The latest US corporate earnings have proven optimistic overall despite some misses. About 76 percent of the 379 S&P 500 companies that have released results this quarter have surpassed analysts’ estimates for profit, while 65 percent have exceeded sales projections, according to Bloomberg News.
'Shares of LinkedIn soared 11.7 percent on Friday after the company posted better-than-expected quarterly sales.
Shares of Procter & Gamble added 3 percent on Friday after the company reported better-than-expected quarterly profit and announced it will get rid of up to 100 brands, more than half, in the next two years to cut costs.
"We're going to create a faster growing more profitable company that is far simpler to manage and operate," Chief Executive Officer AG Lafley said on a conference call, Reuters reported. "Less will be much more."

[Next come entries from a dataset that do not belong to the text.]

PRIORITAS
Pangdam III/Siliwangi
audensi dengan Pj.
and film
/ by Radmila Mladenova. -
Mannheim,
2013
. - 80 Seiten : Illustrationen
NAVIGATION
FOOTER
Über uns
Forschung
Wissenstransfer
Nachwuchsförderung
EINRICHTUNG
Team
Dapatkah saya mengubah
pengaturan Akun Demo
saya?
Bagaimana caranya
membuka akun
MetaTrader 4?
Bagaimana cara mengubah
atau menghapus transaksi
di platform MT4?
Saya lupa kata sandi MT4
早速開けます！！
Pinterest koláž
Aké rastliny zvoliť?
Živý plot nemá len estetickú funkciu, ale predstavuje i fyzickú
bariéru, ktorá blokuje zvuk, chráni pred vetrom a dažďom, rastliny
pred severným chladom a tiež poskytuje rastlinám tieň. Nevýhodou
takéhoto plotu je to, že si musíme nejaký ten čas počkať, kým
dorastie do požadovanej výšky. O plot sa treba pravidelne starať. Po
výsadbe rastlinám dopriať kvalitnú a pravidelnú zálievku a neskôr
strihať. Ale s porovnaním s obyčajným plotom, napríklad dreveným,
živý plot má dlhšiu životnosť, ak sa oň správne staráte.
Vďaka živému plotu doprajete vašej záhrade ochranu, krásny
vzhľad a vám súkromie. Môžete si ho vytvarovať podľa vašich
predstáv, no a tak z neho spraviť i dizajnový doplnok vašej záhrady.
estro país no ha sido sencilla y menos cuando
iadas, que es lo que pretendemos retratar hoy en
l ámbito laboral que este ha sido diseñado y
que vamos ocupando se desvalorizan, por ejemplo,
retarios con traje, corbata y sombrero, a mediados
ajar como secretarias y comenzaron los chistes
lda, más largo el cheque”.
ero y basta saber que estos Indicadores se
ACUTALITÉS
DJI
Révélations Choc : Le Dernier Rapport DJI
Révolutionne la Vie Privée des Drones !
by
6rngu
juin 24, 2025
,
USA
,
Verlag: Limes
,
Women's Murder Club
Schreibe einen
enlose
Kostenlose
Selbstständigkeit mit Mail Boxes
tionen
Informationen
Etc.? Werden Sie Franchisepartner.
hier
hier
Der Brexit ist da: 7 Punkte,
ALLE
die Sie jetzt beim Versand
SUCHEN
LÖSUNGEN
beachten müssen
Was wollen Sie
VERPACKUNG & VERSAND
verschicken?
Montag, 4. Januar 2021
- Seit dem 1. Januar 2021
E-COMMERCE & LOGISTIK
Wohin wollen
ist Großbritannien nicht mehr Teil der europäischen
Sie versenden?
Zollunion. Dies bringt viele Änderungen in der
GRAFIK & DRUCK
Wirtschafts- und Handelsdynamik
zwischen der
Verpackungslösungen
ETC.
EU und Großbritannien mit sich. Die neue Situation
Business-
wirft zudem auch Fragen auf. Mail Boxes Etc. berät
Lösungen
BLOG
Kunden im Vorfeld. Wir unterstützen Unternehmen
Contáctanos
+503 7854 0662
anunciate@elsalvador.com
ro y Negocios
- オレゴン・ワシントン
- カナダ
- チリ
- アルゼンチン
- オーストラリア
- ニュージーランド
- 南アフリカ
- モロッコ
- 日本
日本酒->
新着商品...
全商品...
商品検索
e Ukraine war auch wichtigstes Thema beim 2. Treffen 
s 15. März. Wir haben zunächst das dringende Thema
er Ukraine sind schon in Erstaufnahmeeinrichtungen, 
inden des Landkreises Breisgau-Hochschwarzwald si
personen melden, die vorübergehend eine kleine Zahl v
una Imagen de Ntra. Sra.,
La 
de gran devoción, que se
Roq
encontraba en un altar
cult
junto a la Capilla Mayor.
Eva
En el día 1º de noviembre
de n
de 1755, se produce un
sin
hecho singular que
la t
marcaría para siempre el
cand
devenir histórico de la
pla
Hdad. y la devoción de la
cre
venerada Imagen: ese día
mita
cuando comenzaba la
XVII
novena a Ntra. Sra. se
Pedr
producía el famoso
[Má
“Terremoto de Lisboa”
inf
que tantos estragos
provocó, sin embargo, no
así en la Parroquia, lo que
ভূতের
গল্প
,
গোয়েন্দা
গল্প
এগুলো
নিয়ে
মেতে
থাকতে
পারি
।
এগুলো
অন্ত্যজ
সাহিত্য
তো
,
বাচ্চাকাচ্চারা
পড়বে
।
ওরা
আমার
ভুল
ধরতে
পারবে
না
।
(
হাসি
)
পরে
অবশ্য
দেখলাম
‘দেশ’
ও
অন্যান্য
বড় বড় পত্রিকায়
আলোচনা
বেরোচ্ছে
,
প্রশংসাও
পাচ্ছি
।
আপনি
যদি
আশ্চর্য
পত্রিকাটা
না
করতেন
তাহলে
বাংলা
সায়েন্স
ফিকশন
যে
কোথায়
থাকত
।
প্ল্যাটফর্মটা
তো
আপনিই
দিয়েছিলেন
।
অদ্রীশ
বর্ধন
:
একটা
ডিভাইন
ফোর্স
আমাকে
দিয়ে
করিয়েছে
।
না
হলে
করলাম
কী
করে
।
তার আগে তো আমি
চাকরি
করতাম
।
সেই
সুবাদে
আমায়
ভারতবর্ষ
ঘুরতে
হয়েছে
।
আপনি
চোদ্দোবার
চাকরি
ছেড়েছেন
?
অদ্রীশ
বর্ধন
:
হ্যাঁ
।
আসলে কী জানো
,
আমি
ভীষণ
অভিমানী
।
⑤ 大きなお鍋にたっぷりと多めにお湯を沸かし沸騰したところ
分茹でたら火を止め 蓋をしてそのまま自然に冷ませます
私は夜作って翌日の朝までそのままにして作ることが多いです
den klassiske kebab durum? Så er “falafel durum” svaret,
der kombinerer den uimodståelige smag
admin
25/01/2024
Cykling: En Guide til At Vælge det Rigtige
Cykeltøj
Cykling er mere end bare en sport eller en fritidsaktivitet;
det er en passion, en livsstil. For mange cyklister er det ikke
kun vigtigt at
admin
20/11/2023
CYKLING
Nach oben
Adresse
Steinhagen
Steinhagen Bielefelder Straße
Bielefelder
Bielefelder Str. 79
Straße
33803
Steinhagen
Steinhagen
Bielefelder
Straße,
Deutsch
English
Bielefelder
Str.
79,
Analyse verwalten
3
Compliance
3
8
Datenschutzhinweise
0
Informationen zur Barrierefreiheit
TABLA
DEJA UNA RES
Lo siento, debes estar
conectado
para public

AIG, Walt Disney, and Keurig Green Mountain are among companies releasing their latest quarterly earnings this week.
The American economic calendar offers reports on the PMI services index, factory orders and the ISM non-manufacturing index, due Tuesday; international trade, due Wednesday; weekly jobless claims, and consumer credit, due Thursday; and productivity and costs as well as whole trade, due Friday.
In the days ahead in Europe, there will be reports on eurozone producer prices, retail sales, services, Germany factory output, British industrial production, Italian GDP and on Thursday there will be policy decisions by the Bank of England and European Central Bank.
Meanwhile, China’s services sector grew at the slowest pace in six months in July, according to official non-manufacturing PMI data released on the weekend.
Services in China accounted for 46.6 percent of gross domestic product in the first half of 2014, 1.3 percentage points higher than the same period a year earlier, Bloomberg reported, quoting the National Bureau of Statistics.